Commenting on the earlier statement by the Russian Foreign Ministry over the alleged refusal by the Latvian Foreign Ministry to grant the meeting with Kononov, Latvian Foreign Ministry State Secretary Maris Riekstins said that Russia's request was turned down by the court.
The court decided to reject the application, requesting permission for Russian doctors to examine the war crime convict, because such action is not provided for under procedural rules effective in Latvia.
The Latvian Foreign Ministry had merely informed their Russian colleagues about the court ruling, Riekstins explained.
The Russian Foreign Ministry said April 11 it was displeased over refusal by Latvia to grant Russian medics and the Russian ambassador a meeting with Kononov.
Russia said in its statement a few days ago the Latvian Foreign Ministry had turned down the request by the Russian government to allow Russian doctors to examine Kononov, 77, and provide medical assistance, if needed.
"This approach indicates that Latvian authorities fully ignore generally accepted principles of humanism," the Russian Foreign Ministry claimed.
The statement by Russia coincides with a publication in Newsweek magazine, questioning fair trial of Kononov, and the criticism by the Simon Wiesenthal Center in Jerusalem, that reproached Latvia for politicizing such cases.
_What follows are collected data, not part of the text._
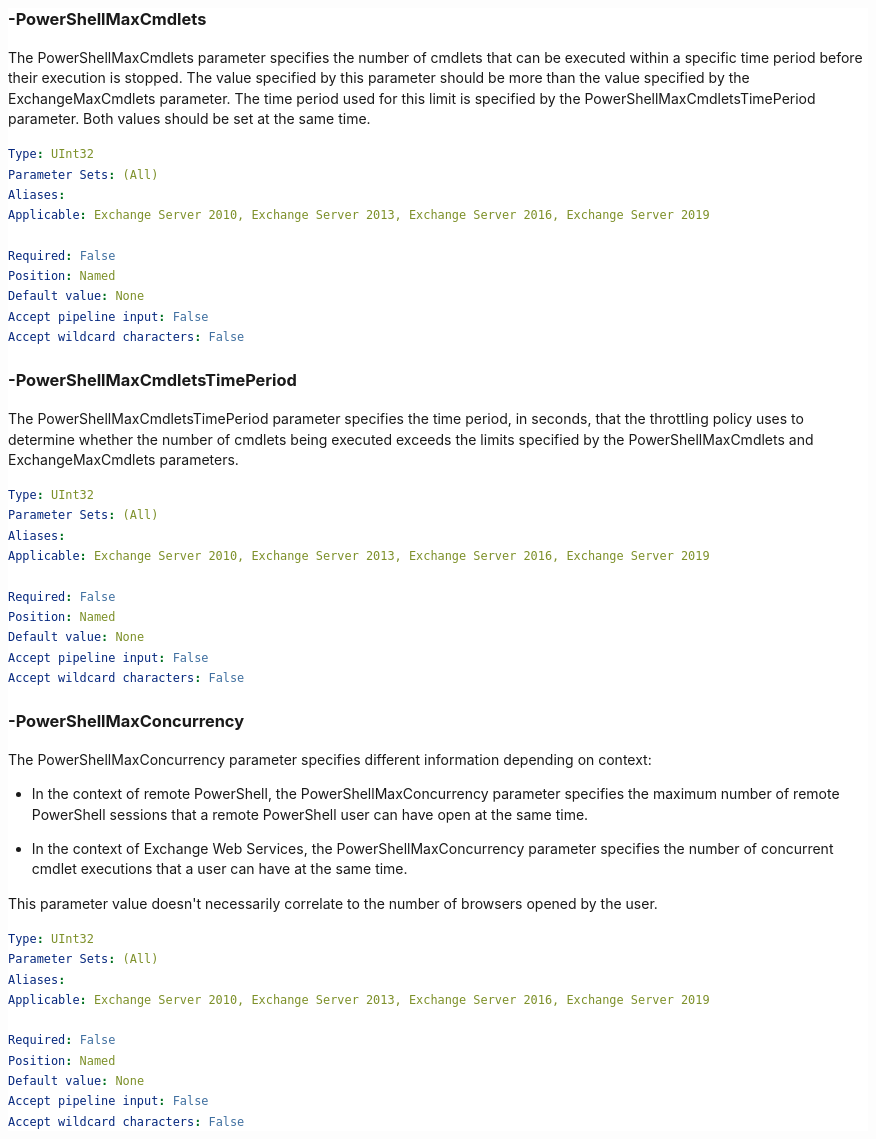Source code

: ### -PowerShellMaxCmdlets
The PowerShellMaxCmdlets parameter specifies the number of cmdlets that can be executed within a specific time period before their execution is stopped. The value specified by this parameter should be more than the value specified by the ExchangeMaxCmdlets parameter. The time period used for this limit is specified by the PowerShellMaxCmdletsTimePeriod parameter. Both values should be set at the same time.

```yaml
Type: UInt32
Parameter Sets: (All)
Aliases:
Applicable: Exchange Server 2010, Exchange Server 2013, Exchange Server 2016, Exchange Server 2019

Required: False
Position: Named
Default value: None
Accept pipeline input: False
Accept wildcard characters: False
```

### -PowerShellMaxCmdletsTimePeriod
The PowerShellMaxCmdletsTimePeriod parameter specifies the time period, in seconds, that the throttling policy uses to determine whether the number of cmdlets being executed exceeds the limits specified by the PowerShellMaxCmdlets and ExchangeMaxCmdlets parameters.

```yaml
Type: UInt32
Parameter Sets: (All)
Aliases:
Applicable: Exchange Server 2010, Exchange Server 2013, Exchange Server 2016, Exchange Server 2019

Required: False
Position: Named
Default value: None
Accept pipeline input: False
Accept wildcard characters: False
```

### -PowerShellMaxConcurrency
The PowerShellMaxConcurrency parameter specifies different information depending on context:

- In the context of remote PowerShell, the PowerShellMaxConcurrency parameter specifies the maximum number of remote PowerShell sessions that a remote PowerShell user can have open at the same time.

- In the context of Exchange Web Services, the PowerShellMaxConcurrency parameter specifies the number of concurrent cmdlet executions that a user can have at the same time.

This parameter value doesn't necessarily correlate to the number of browsers opened by the user.

```yaml
Type: UInt32
Parameter Sets: (All)
Aliases:
Applicable: Exchange Server 2010, Exchange Server 2013, Exchange Server 2016, Exchange Server 2019

Required: False
Position: Named
Default value: None
Accept pipeline input: False
Accept wildcard characters: False
```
Riekstins stressed that Latvia's position in the matter had been reiterated over and over again -in a democratic state cases like this are in the exclusive domain of the court and other branches do not interfere with judicial authorities.
In late January, Kononov was sentenced to six years in jail for killing Latvian civilians during World War II. The appellate claim in his case will be examined in April.
Russian officials, acting president Vladimir Putin included, have several times spoken in defense of Kononov, claiming that Latvia convicted Kononov just because he had fought on the Soviet side in the war.